I stopped planning for things that require "next year" energy. Appointments. Subscriptions. Projects. I let them go. There's something strangely peaceful about removing things from your calendar and not replacing them. An empty calendar becomes a kind of relief. It's mine now. Not the world's.
I wrote down the passwords to everything I've ever made. Email. Documents. A folder on my desktop with a few explanations. Nothing poetic. No long letters. Just: "Here is how you close things. Here is how you won't have to guess." It's the only kind of mercy I feel capable of offering.
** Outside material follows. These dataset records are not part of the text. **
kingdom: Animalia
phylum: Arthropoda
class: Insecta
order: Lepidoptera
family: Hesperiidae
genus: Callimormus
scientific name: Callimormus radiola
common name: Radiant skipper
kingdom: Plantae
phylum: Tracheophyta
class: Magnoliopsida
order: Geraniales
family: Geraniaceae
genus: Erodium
I stopped backing up my hard drive. There's something final about not saving your work. I let go of the idea that anything I create needs to last beyond me. I used to panic about losing files. Now I don't. If it vanishes with me, that's okay.
I've started using my favourite things. The candle I was saving. The expensive tea I thought I'd drink when I felt better. The perfume I stopped wearing. These really big boots I saved for special occasions. No more saving anything. There's no later. There's only now.
I stopped pretending I'm okay in texts. I don't trauma-dump. I'm not asking anyone to fix me. But I also don't smile through my messages anymore. I let my replies be slow, dry, unfinished. If people fade out because of it, that's fine. I'm not trying to grip anyone on the way out.
I cleaned out my drawers. Letters. Trinkets. Clothes. Things I've carried for years thinking they meant something. I burned a few. I tossed the rest. They were heavy in a way I didn't realise. Now there's space. Literal and otherwise.
I listen to music differently now. Just to feel it. Some songs are too much. Others hit in the exact right way and I replay them like they're stitches keeping me here just a little longer. Just until I'm done.
Anyway, they're goodbyes all the same.
So I'm wondering—what are your quiet goodbyes?
Not the big stuff. Just the soft ones. The ones no one else will ever know you did.